Is there any way to compare the cost of in-frame rebuilds versus shop rebuilds? I would like to know what the difference is- seems that what you spend in pulling the engines you might save in shop hours, since doing it in the shop is more efficient. Not to mention that you can dyno the engines before they go back in- assuming they have a dyno big enough to handle a DD or similar engine, which may be a big assumption.

We've seen photos on this site posted by Krush and others of really huge industrial and marine diesels which have to be overhauled in place, and I understand those can't be done any other way. I'm just curious if it's possible to tell, on moveable engines, where the curves cross, if they do- when does it become pointless to take the engine out of the boat.

I know that I was involved in a med mal case as an expert years ago where one of the events was taking a 16v-92 out of a tugboat, and having it majored and putting it back in- that engine must weigh at least five tons, and it was removed for overhaul, from a working tug.

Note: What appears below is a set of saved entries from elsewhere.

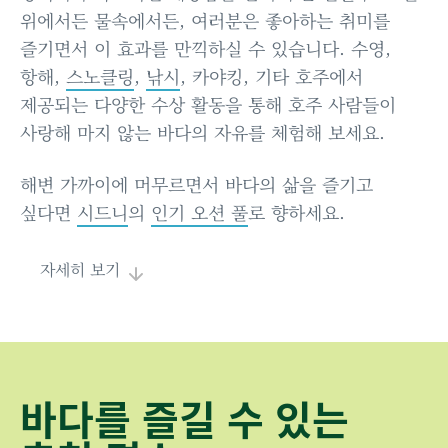
위에서든 물속에서든, 여러분은 좋아하는 취미를
즐기면서 이 효과를 만끽하실 수 있습니다. 수영,
항해,
스노클링
,
낚시
, 카야킹, 기타 호주에서
제공되는 다양한 수상 활동을 통해 호주 사람들이
사랑해 마지 않는 바다의 자유를 체험해 보세요.
해변 가까이에 머무르면서 바다의 삶을 즐기고
싶다면
시드니
의
인기 오션 풀
로 향하세요.
자세히 보기
바다를 즐길 수 있는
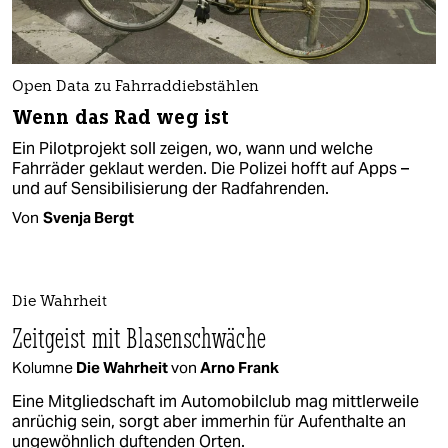
Open Data zu Fahrraddiebstählen
Wenn das Rad weg ist
Ein Pilotprojekt soll zeigen, wo, wann und welche
Fahrräder geklaut werden. Die Polizei hofft auf Apps –
und auf Sensibilisierung der Rad­fahrenden.
Von
Svenja Bergt
Die Wahrheit
Zeitgeist mit Blasenschwäche
Kolumne
Die Wahrheit
von
Arno Frank
Eine Mitgliedschaft im Automobilclub mag mittlerweile
anrüchig sein, sorgt aber immerhin für Aufenthalte an
ungewöhnlich duftenden Orten.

It's all going to come down to how difficult it is to get the engine out and that will vary with each job. For example on most metal-hulled vessels it's not a big deal to cut a hole in the side or deck, pull the engine out and weld it all back up when you're done. Since it's not common practice to cut a hole in a 53MY there's a lot of stuff that has to be moved to get an engine out. Apples to Oranges.

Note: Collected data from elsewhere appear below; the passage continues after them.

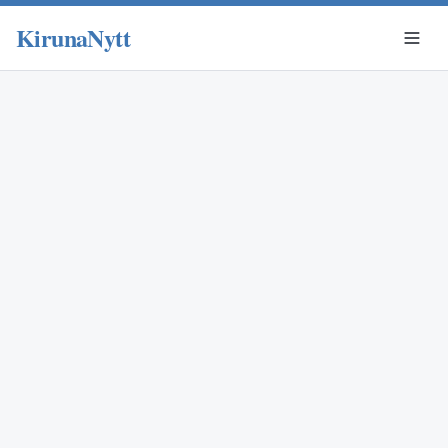
KirunaNytt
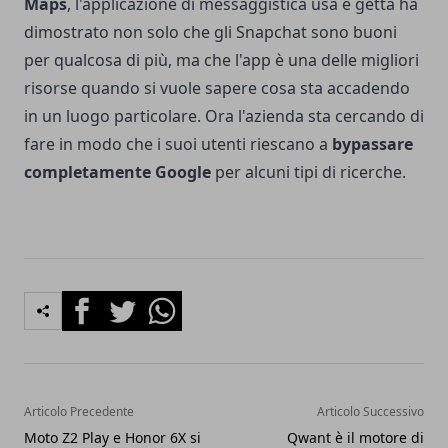
Maps
, l'applicazione di messaggistica usa e getta ha
dimostrato non solo che gli Snapchat sono buoni
per qualcosa di più, ma che l'app è una delle migliori
risorse quando si vuole sapere cosa sta accadendo
in un luogo particolare. Ora l'azienda sta cercando di
fare in modo che i suoi utenti riescano a
bypassare
completamente Google
per alcuni tipi di ricerche.
Facebook
Twitter
Whatsapp
Articolo Precedente
Articolo Successivo
Moto Z2 Play e Honor 6X si
Qwant è il motore di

A CAT 379/398/399 is a good example since these are popular in tugboats and as generators. Just for reference it's a 6-1/4 inch bore engine. CAT makes a pretty slick tool to tilt the block to remove the crankshaft so it's very serviceable in place, and I'm not aware of anybody operating a big enough hot-tank for these blocks, nor a dyno to test them. In this case the only benefit to a shop overhaul is probably turnaround time i.e. not having to drive back to the shop for a forgotten tool.

n4ei61.jpg


One of my customers used to overhaul a lot of these, mostly generators. In some facilities there was access to bring in a truck and bring the whole unit back to the shop so that's what they did. OTOH Citicorp tower has a number of them on the upper floors for standby power. They got done in place. BTW, I'm told cramming a 1000 lb crankshaft into an elevator borders on being a magic trick.

As you said, nobody's trucking these anywhere:

epkbgp.jpg


As far as the extra cost for rebuilding a marine engine, the basic long block is probably comparable to an automotive engine. It's all the extra stuff, heat exchangers, coolers, water-cooled manifolds, intercoolers, RW pumps etc. You can go ahead and just do the engine, but if you're not doing all the other bits it's not a complete job. A good rebuild should have longevity and reliability comparable to a new engine which you're not going to get if you bolt a bunch of tired junk on your fresh engine.